## AIM OF THE TASK
Copy the lines exactly, starting with the first line and going on through the line with "Count the number of slices in the pie.".

## PROVIDED RECORDS
#####

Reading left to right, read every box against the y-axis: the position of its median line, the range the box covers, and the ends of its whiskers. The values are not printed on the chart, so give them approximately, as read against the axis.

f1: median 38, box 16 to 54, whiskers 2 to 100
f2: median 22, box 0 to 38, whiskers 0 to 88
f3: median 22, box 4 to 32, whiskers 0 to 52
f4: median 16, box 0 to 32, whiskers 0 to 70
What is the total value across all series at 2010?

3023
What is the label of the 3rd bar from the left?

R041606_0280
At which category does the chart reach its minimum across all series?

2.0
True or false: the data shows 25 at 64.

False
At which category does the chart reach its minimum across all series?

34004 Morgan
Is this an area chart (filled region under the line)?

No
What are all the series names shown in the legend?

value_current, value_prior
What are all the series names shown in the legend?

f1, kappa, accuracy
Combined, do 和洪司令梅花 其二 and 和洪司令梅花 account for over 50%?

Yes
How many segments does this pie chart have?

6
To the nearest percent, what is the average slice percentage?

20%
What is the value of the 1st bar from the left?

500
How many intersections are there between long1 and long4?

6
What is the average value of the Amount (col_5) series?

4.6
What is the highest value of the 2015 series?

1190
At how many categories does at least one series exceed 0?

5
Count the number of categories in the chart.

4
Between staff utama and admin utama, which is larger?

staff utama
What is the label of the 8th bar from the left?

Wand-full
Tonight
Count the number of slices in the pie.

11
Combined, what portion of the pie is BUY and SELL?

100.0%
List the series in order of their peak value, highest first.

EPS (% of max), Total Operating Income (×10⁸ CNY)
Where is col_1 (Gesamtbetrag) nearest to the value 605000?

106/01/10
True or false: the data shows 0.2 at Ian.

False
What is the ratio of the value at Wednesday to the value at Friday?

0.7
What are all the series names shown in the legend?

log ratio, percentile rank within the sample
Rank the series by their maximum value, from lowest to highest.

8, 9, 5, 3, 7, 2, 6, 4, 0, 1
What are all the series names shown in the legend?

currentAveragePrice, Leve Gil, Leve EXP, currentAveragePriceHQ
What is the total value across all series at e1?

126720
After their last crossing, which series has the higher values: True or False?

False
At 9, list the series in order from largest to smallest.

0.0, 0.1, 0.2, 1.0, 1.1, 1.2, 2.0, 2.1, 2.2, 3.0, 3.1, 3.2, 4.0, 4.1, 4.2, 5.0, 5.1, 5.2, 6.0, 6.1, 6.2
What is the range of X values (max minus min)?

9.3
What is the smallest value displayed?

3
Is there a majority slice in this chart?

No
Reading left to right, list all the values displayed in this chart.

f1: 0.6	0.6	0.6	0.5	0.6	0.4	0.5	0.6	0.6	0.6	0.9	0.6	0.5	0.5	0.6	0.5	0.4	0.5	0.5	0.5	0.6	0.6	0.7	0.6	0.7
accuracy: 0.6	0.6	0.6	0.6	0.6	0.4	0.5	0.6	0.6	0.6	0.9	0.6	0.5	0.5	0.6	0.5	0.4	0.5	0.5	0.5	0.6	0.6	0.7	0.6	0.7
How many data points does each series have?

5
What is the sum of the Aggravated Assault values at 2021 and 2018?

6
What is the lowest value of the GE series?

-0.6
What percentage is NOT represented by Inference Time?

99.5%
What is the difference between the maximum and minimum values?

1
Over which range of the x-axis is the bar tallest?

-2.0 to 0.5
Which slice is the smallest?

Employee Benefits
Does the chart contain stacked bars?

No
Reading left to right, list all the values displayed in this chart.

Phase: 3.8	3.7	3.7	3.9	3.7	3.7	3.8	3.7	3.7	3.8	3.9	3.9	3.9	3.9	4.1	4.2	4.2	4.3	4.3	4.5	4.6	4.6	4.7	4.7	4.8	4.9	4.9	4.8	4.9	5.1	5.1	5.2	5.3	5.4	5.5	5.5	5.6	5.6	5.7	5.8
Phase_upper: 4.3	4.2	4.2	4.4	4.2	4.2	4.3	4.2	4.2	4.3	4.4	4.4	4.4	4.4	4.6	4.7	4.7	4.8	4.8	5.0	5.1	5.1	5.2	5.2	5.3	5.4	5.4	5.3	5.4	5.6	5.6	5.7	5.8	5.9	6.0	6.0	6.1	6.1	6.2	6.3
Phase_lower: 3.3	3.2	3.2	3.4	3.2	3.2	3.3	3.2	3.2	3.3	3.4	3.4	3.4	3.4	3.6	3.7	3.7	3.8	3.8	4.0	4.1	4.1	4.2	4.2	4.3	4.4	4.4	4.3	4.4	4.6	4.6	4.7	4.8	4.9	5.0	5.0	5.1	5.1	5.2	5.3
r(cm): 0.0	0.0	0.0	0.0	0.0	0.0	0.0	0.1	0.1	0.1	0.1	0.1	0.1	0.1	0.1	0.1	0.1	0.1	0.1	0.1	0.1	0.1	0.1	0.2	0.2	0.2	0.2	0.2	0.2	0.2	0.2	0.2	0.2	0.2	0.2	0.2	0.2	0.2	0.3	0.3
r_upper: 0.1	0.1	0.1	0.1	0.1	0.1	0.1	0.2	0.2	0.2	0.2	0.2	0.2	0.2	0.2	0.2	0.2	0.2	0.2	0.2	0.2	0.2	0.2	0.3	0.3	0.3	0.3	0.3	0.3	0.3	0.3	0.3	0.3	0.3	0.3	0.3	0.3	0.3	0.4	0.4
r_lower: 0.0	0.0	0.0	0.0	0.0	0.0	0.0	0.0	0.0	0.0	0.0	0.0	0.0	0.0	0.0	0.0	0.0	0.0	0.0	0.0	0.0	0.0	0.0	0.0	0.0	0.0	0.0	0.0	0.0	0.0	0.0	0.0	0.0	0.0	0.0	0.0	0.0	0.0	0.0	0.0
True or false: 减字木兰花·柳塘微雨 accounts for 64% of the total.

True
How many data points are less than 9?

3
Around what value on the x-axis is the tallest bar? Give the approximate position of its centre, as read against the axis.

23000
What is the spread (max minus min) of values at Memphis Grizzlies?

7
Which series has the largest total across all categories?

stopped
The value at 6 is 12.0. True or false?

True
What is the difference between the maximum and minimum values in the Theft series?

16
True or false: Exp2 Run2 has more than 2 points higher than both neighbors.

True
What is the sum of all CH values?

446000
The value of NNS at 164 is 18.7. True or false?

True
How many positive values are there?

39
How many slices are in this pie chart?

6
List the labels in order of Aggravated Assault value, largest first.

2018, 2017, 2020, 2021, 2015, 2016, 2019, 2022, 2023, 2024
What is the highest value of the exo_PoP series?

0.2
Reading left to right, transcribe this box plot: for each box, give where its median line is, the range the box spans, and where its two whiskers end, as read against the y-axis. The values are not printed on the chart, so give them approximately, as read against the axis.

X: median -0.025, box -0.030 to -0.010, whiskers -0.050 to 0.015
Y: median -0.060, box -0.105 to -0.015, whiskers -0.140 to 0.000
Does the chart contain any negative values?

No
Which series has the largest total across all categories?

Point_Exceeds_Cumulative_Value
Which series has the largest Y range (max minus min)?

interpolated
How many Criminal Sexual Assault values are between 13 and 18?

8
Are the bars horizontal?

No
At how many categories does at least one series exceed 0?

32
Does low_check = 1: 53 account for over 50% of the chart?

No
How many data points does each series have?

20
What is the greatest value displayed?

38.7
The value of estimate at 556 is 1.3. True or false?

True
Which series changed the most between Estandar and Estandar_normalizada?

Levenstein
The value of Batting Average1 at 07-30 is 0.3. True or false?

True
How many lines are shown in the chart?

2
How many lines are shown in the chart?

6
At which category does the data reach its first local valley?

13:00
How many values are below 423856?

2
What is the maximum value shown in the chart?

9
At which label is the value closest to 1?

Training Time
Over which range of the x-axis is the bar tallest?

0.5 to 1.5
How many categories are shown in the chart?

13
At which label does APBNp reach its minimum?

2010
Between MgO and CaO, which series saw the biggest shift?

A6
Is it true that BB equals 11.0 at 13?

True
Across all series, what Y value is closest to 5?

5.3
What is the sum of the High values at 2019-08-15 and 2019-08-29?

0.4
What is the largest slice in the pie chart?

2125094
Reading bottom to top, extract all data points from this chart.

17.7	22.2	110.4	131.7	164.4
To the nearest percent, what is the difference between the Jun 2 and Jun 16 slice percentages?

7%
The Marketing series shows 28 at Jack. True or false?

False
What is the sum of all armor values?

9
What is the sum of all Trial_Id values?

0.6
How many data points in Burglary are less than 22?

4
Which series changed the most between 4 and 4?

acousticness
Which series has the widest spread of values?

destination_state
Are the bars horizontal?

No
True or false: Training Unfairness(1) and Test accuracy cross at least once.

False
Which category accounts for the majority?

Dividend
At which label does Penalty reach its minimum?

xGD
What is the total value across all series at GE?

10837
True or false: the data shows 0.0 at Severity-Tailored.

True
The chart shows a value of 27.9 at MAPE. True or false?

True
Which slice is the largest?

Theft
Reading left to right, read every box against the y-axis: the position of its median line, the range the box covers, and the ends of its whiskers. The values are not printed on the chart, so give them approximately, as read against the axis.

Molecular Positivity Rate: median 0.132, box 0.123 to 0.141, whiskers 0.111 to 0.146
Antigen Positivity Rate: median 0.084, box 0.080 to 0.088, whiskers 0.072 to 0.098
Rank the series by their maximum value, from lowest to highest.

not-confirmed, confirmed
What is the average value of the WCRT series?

#####

## PROBLEM SOLUTION
Reading left to right, read every box against the y-axis: the position of its median line, the range the box covers, and the ends of its whiskers. The values are not printed on the chart, so give them approximately, as read against the axis.

f1: median 38, box 16 to 54, whiskers 2 to 100
f2: median 22, box 0 to 38, whiskers 0 to 88
f3: median 22, box 4 to 32, whiskers 0 to 52
f4: median 16, box 0 to 32, whiskers 0 to 70
What is the total value across all series at 2010?

3023
What is the label of the 3rd bar from the left?

R041606_0280
At which category does the chart reach its minimum across all series?

2.0
True or false: the data shows 25 at 64.

False
At which category does the chart reach its minimum across all series?

34004 Morgan
Is this an area chart (filled region under the line)?

No
What are all the series names shown in the legend?

value_current, value_prior
What are all the series names shown in the legend?

f1, kappa, accuracy
Combined, do 和洪司令梅花 其二 and 和洪司令梅花 account for over 50%?

Yes
How many segments does this pie chart have?

6
To the nearest percent, what is the average slice percentage?

20%
What is the value of the 1st bar from the left?

500
How many intersections are there between long1 and long4?

6
What is the average value of the Amount (col_5) series?

4.6
What is the highest value of the 2015 series?

1190
At how many categories does at least one series exceed 0?

5
Count the number of categories in the chart.

4
Between staff utama and admin utama, which is larger?

staff utama
What is the label of the 8th bar from the left?

Wand-full
Tonight
Count the number of slices in the pie.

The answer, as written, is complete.